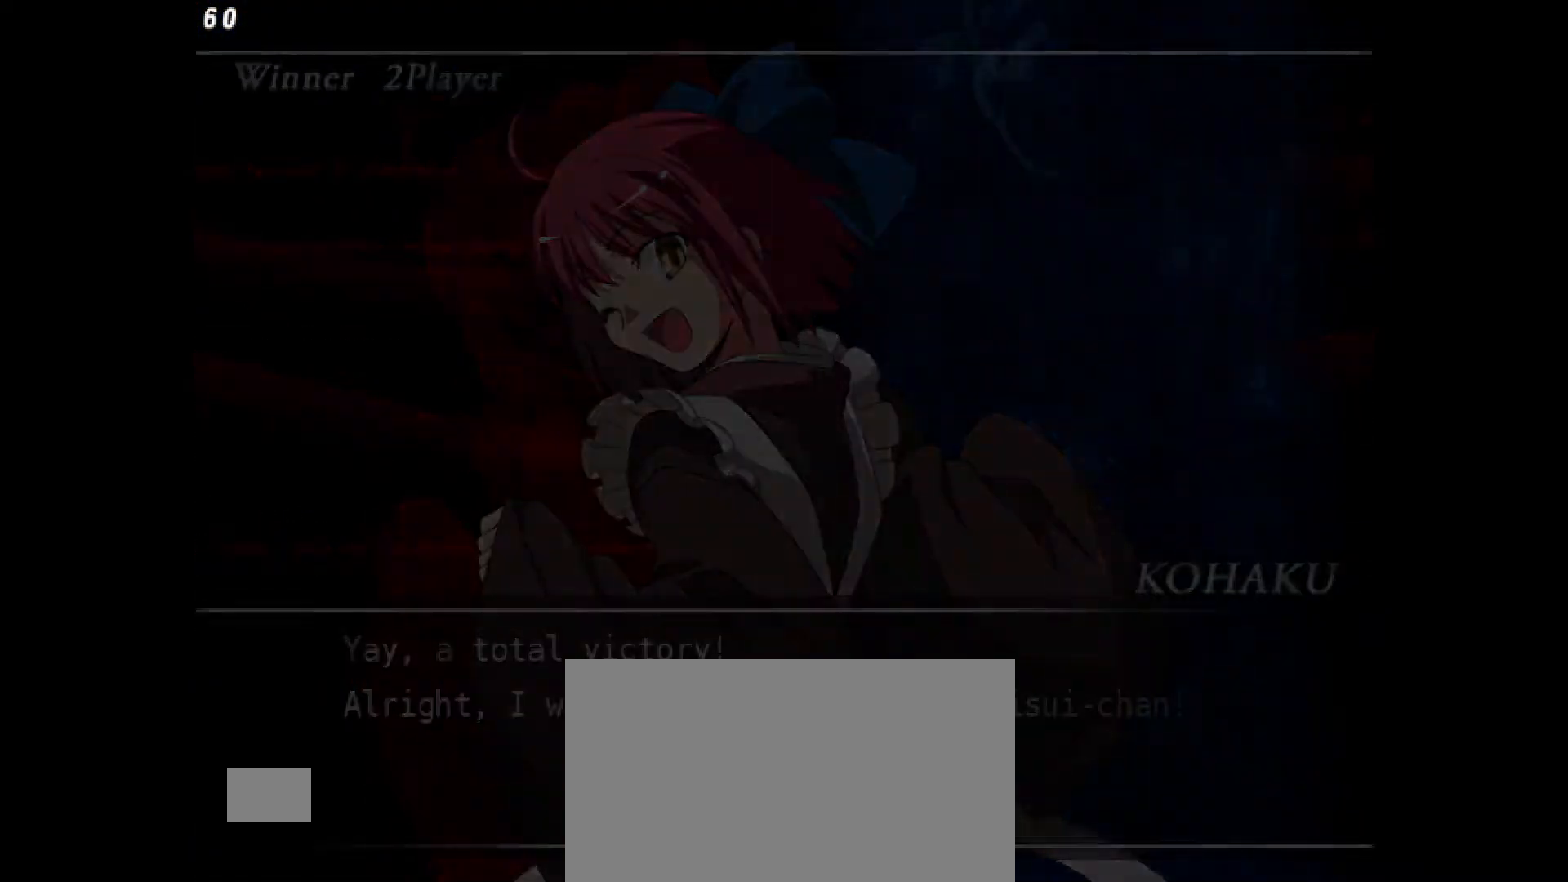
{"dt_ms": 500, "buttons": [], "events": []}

* * *

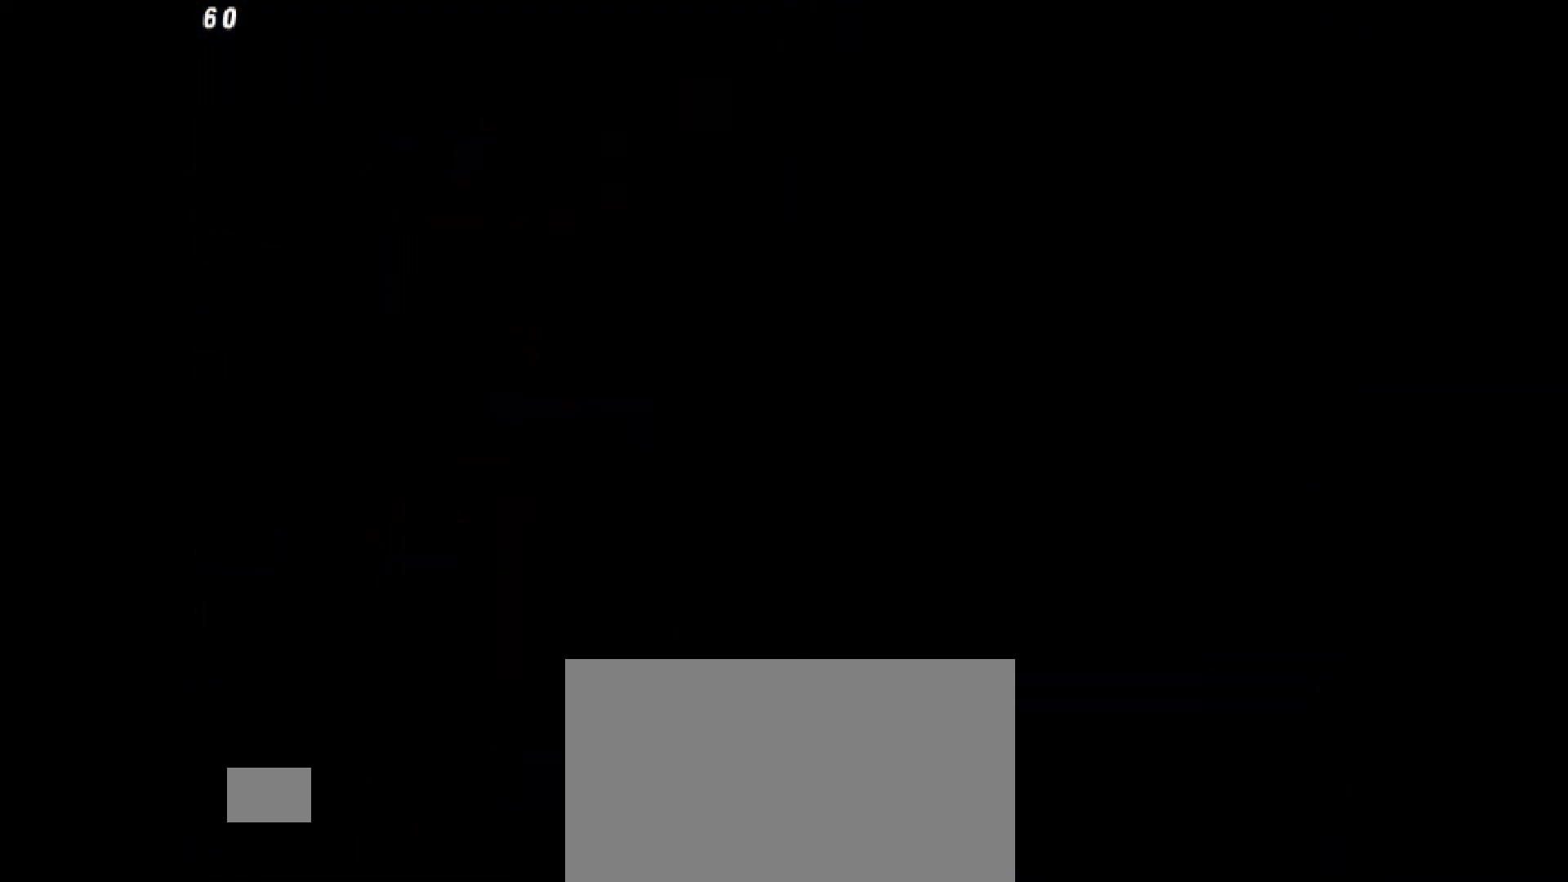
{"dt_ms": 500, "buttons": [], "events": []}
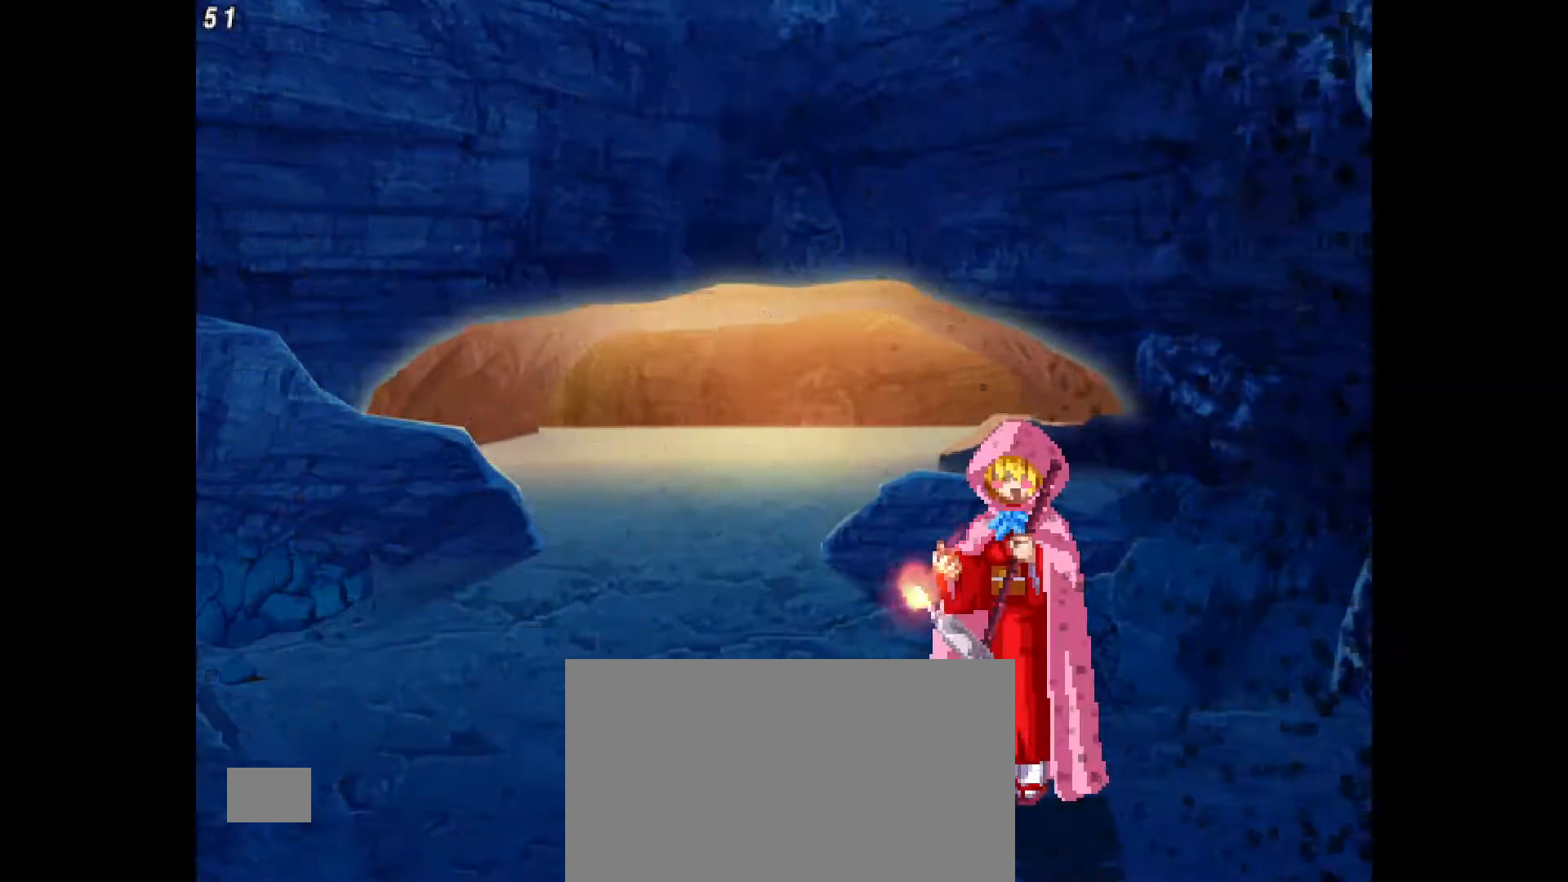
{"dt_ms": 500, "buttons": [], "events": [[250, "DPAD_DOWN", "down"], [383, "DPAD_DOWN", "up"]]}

--

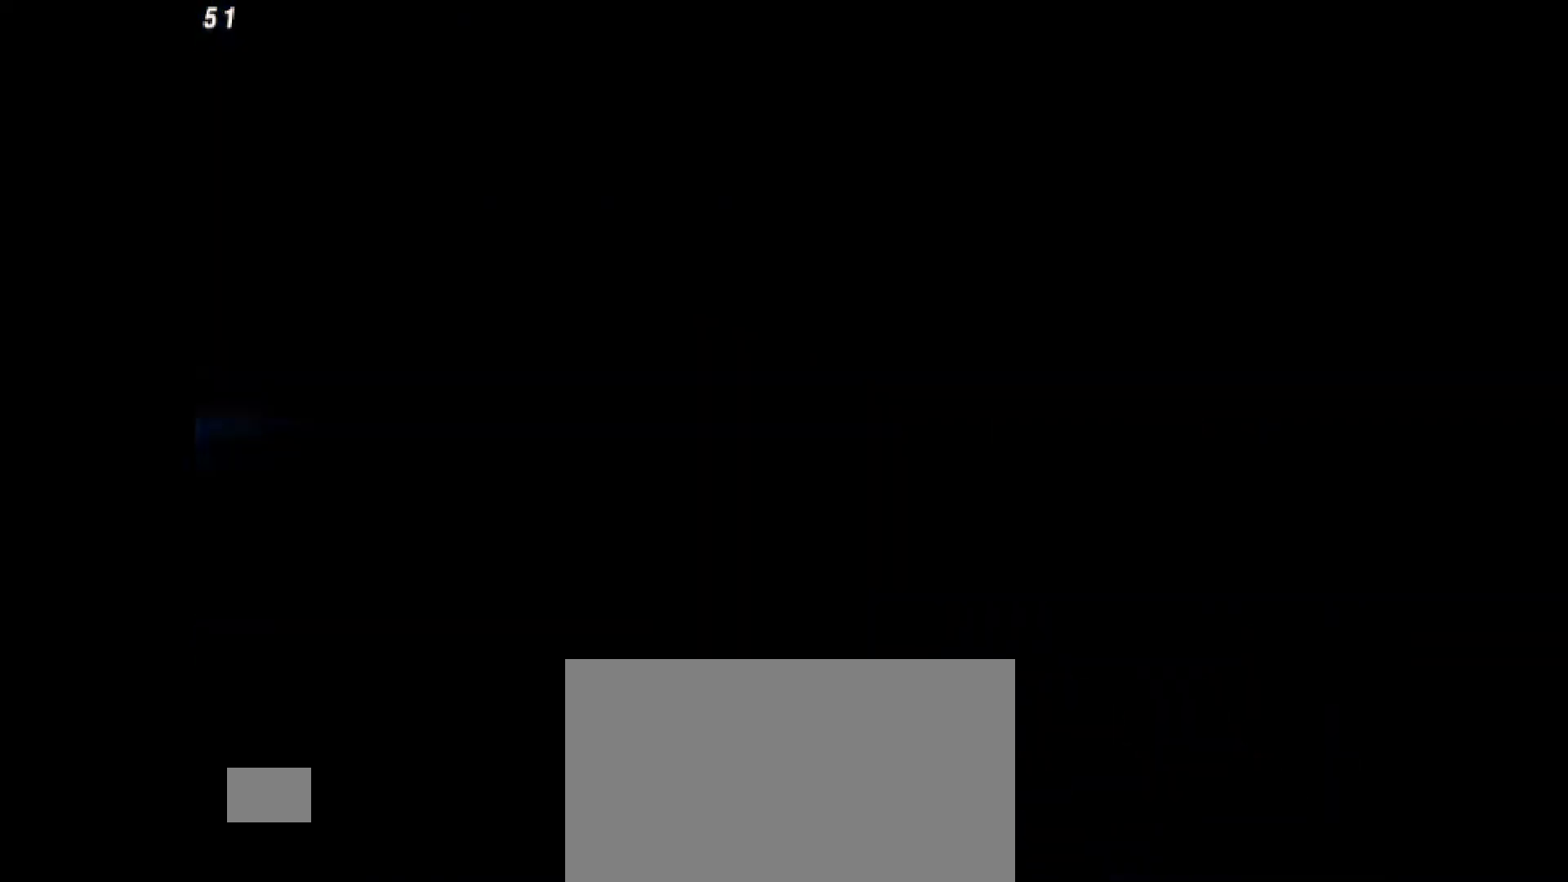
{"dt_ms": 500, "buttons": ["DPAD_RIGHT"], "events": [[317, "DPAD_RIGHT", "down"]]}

▶ _Work to be completed_
Each line in the data that holds the string "down" must be returned.

▶ _Task answer_
{"dt_ms": 500, "buttons": [], "events": [[250, "DPAD_DOWN", "down"], [383, "DPAD_DOWN", "up"]]}
{"dt_ms": 500, "buttons": ["DPAD_RIGHT"], "events": [[317, "DPAD_RIGHT", "down"]]}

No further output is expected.